İddia ediyorum, KKTC’de hem konaklama, hem gastronomi, hem tarih, hem doğa, hem de adalı insanların sıcaklığı Ege adalarında yaşananlardan daha üstün. Her şeyden önemlisi burada harcanan her lira KKTC’nin gelişmesine yatırım oluyor. Pekiyi, Yunan adaları dedikleri Ege adalarında yaptığımız harcamalarımız nereye gidiyor? Ya silah olup Trakya sınırımızda karşımıza çıkıyor, ya da uluslararası ilişkilerimizin Yunanistan tarafından engellenmesi için harcanıyor…
KKTC’deki Ercan havalimanının yenilenmesi ile birlikte her türlü uçağın inişine elverişli hale getirilmesi de büyük bir gelişme. Önümüzdeki turizm sezonunda hem THY’nin ulaşımında, hem de özellikle İngiltere’de yaşayan KKTC vatandaşlarımızın talebiyle hava ile ulaşımda sürpriz gelişmeler yaşanabilir. Bu konuyla ilgili temaslar sona yaklaşmaktadır.
Yeni hava limanının inşası ile birlikte 2025 in ilk iki ayında KKTC’ye bir milyona yakın yolcu, 6000 civarında uçak iniş yapmıştır. Bu yeterli midir? Tabii ki değildir. Ama bu gelişme oldukça ümit verici olup, bu yıl adanın kuzeyinde büyük bir turizm patlaması yaşanacağı gözle görünen bir gerçektir.
Her yıl olduğu gibi adada yine bir kuraklık yaşandı, çiftçiler oldukça mağdur oldu. Ancak şu gerçeğin de atlanmaması gerekir:
Türkiye’den gelen yılda 75 milyon metreküp suyun hem içme, hem de sulama alanlarına verdiği destek adada yaşanan kuraklığı bir nebze de olsa önlemektedir. Bunun yanı sıra Meserya ve Güzelyurt ovalarına açılan sulama kanalları ile birinci etap tamamlanmış 2 bin hektarlık alan suya kavuşmuştur. Türkiye’nin KKTC’nin her yanına su ulaştırma gayreti ile başlattığı çalışmalar hız kesmeden devam etmektedir. Güney Rum kesimi de aynı susuzlukla boğuşmakta çözüm için Arap ülkelerinden deniz suyunu kullanabilme teknolojisini satın alma peşinde koşmaktadırlar. Ya Türkiye’den KKTC’ye gelen can suyu olmasaydı o zaman ne olacaktı? Bunu da düşünmek gerek sanırım.
Şimdi bir de Kıbrıs müzakereleri sürecine değinelim! Geçip giden yıllar içinde çözüm adına bir adım dahi atılamamış görüşmeler süreci…

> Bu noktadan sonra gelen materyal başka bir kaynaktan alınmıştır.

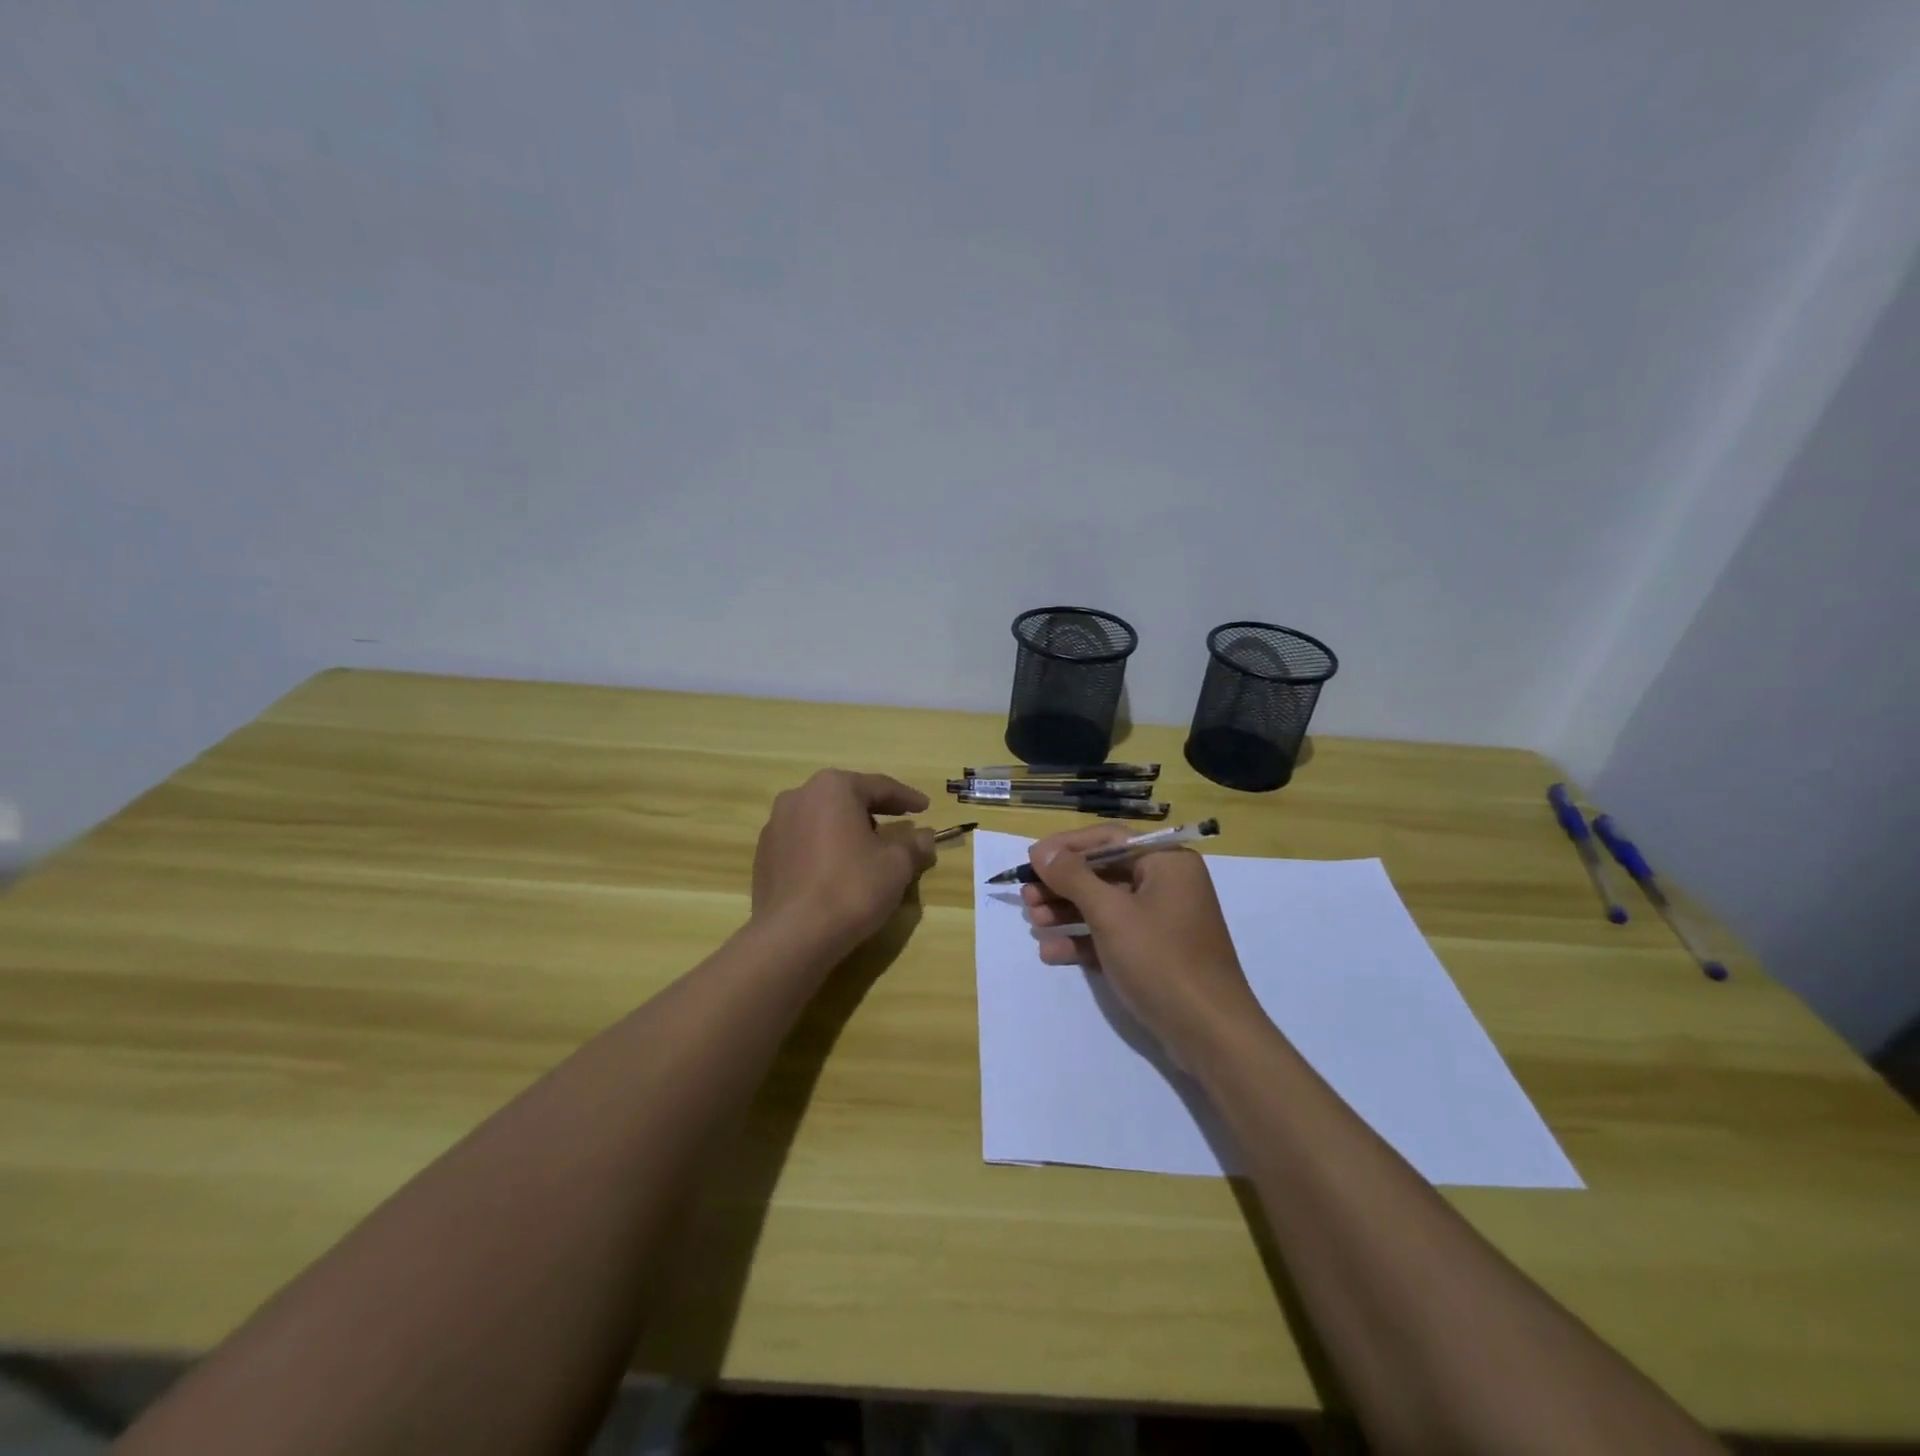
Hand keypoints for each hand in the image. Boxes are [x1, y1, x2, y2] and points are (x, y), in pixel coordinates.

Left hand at [752, 770, 937, 954]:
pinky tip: (838, 874)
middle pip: (847, 800)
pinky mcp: (764, 857)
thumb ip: (914, 845)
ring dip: (848, 833)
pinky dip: (825, 851)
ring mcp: (775, 827)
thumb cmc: (851, 887)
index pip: (879, 786)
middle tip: (899, 829)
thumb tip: (925, 837)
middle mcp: (798, 797)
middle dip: (874, 814)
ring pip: (823, 822)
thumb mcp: (897, 865)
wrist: (792, 935)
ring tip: (868, 854)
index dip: (906, 798)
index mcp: (832, 788)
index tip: (925, 807)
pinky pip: (804, 845)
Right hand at [1022, 825, 1264, 1069]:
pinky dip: (1084, 939)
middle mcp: (1167, 884)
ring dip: (1067, 911)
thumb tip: (1043, 851)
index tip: (1032, 859)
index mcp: (1166, 862)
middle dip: (1063, 884)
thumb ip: (1074, 878)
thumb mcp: (1111, 914)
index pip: (1109, 839)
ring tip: (1033, 921)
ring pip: (1105, 905)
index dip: (1067, 847)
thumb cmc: (1161, 960)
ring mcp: (1162, 920)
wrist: (1210, 1033)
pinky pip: (1113, 934)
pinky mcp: (1155, 952)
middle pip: (1104, 872)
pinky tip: (1052, 951)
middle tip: (1027, 895)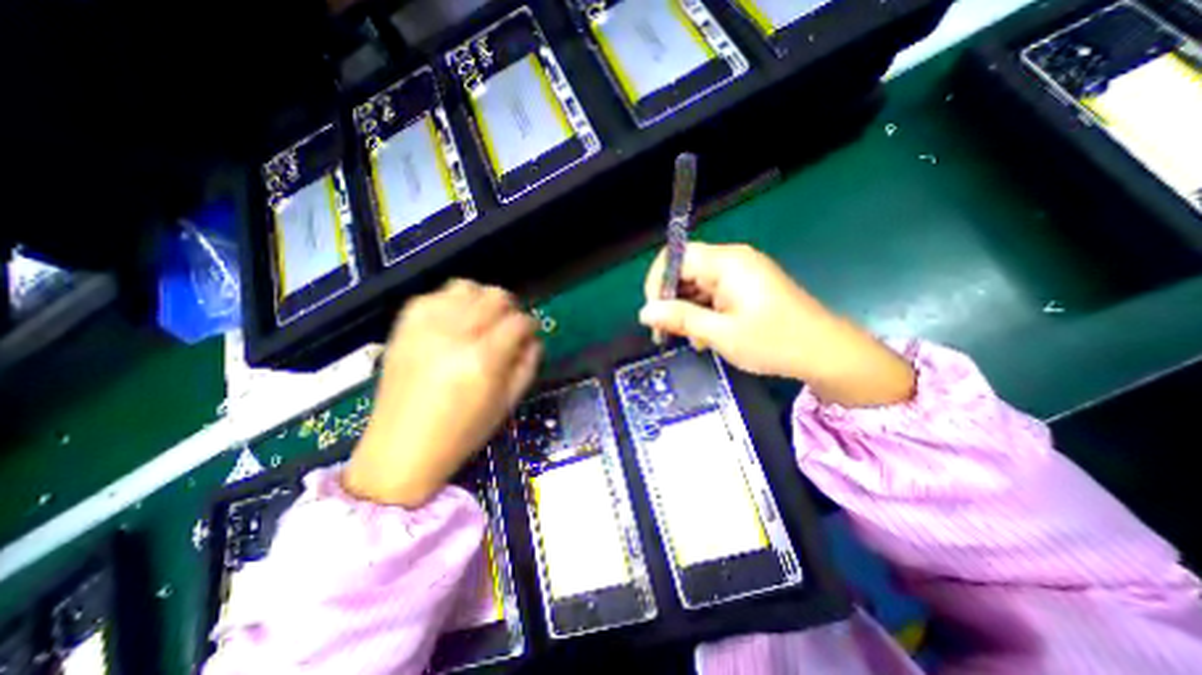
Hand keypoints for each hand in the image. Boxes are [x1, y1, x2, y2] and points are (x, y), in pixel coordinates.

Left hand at [342, 277, 539, 505]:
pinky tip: (453, 322)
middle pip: (495, 296)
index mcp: (483, 359)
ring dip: (481, 300)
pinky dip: (451, 302)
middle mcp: (455, 334)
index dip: (530, 325)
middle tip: (508, 326)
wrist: (401, 449)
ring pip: (466, 286)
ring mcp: (425, 327)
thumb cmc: (463, 432)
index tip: (529, 334)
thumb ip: (528, 363)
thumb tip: (533, 338)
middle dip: (510, 308)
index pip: (518, 322)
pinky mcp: (403, 326)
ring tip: (481, 320)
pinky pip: (434, 295)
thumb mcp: (508, 402)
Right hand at [642, 244, 916, 409]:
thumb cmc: (774, 342)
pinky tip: (706, 336)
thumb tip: (645, 312)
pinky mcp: (746, 287)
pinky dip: (703, 312)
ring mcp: (741, 273)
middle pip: (686, 270)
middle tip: (668, 332)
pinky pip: (712, 293)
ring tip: (691, 339)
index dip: (658, 281)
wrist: (825, 353)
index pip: (677, 256)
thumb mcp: (721, 334)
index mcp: (728, 263)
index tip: (654, 313)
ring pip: (697, 284)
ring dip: (687, 310)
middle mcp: (733, 260)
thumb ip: (680, 319)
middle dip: (671, 299)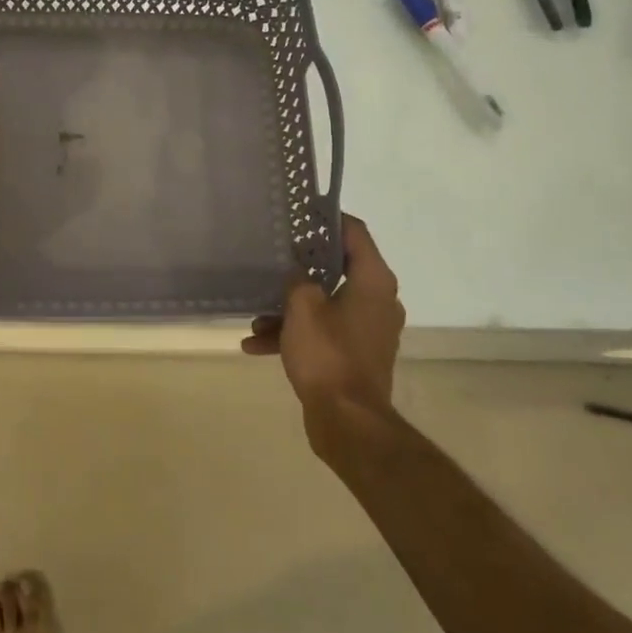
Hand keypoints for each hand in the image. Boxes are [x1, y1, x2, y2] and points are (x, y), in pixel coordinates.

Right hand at [242, 215, 404, 459]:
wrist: (348, 421)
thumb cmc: (327, 354)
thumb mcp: (302, 307)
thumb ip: (298, 279)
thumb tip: (297, 271)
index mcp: (373, 281)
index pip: (355, 233)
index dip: (329, 218)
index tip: (303, 211)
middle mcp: (377, 300)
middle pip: (337, 269)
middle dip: (299, 267)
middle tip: (272, 258)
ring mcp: (367, 330)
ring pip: (324, 304)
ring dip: (289, 308)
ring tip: (254, 318)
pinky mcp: (355, 354)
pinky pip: (322, 332)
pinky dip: (294, 335)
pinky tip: (255, 345)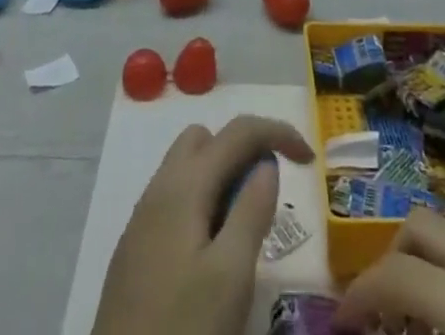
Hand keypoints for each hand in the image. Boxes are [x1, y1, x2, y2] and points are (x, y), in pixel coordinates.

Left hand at [92, 115, 314, 334]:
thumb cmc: (182, 329)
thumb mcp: (231, 276)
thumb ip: (252, 212)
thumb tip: (267, 165)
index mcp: (184, 184)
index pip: (238, 130)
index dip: (278, 132)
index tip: (309, 160)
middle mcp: (159, 187)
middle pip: (207, 139)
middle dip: (243, 151)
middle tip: (268, 194)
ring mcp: (143, 217)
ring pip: (188, 168)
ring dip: (222, 178)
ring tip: (244, 225)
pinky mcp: (136, 248)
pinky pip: (175, 199)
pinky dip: (202, 203)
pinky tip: (213, 250)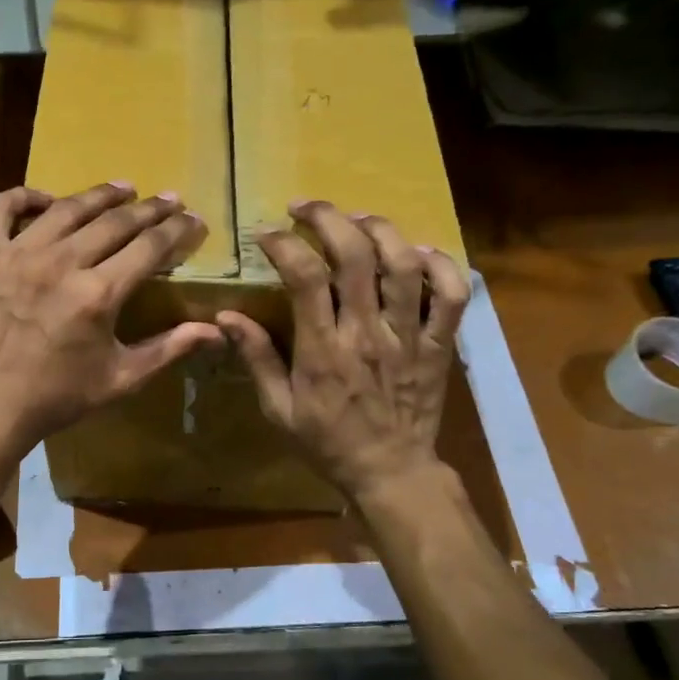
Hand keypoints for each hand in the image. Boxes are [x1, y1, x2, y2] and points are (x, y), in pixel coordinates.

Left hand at [0, 182, 223, 457]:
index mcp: (98, 294)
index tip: (195, 220)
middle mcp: (61, 263)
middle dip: (149, 209)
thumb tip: (217, 331)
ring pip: (67, 208)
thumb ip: (169, 349)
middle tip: (169, 200)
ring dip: (100, 195)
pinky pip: (3, 207)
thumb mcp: (120, 379)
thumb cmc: (57, 397)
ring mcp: (17, 254)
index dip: (177, 230)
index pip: (149, 247)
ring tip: (123, 189)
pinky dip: (26, 197)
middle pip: (114, 221)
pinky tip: (48, 201)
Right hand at [217, 201, 469, 502]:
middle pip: (354, 255)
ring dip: (379, 229)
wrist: (390, 472)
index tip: (266, 234)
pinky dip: (441, 264)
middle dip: (328, 218)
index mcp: (323, 350)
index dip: (284, 244)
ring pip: (403, 264)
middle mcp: (367, 333)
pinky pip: (452, 295)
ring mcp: (409, 336)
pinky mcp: (439, 344)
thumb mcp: (279, 410)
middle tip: (305, 207)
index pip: (305, 277)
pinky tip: (417, 252)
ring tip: (357, 220)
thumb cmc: (327, 443)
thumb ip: (257, 359)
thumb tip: (226, 317)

Türkler her defasında iyi niyetle masaya oturmuş, Rumlar hep daha fazlasını vereceksin diye dayatmış, tam oldu anlaşıyorlar derken; Rum tarafı nasıl olsa adanın tüm dünyaca tanınan tarafı benim, adanın yöneteni ben olmazsam olmaz diyerek masayı terk etmişler. Böylece tam 57 yıl geçmiş sonuç yok…
Gerçeklerin resmigeçit yaptığı bir masal sanki…
Ancak her ne olursa olsun! Kim ne derse desin! İster masal, ister hikâye, ister hayal desinler…
Geçip giden yıllar hep Kıbrıs Türk’ünden yanadır. 50 yıl öncesi Türklerin ada yaşamı ile günümüzdeki yaşamı çok farklıdır. Gelişmeler, değişimler hep Kıbrıs Türk Halkından yanadır.
Sorun dedelerinize, sorun ninelerinize onlar anlatsınlar size Hamitköy çadırlarında geçen hayatları, bir gece yarısı ansızın alıp götürülen katledilen yiğitleri, yakılıp yıkılan köyleri, susuzluktan, sütsüzlükten ölüp giden bebeleri, sırf Türk oldukları için topluca katledilen binlerce masum insanlarımızı…
Şimdilerde KKTC’de her sabah güneş bir başka güzel doğuyor. Beşparmak dağları Torosları özgürce selamlarken. Geçip giden yılların ardından Kıbrıs Türk Halkı her geçen yıl daha da güçleniyor, adım, adım tanınmaya doğru yol alıyor.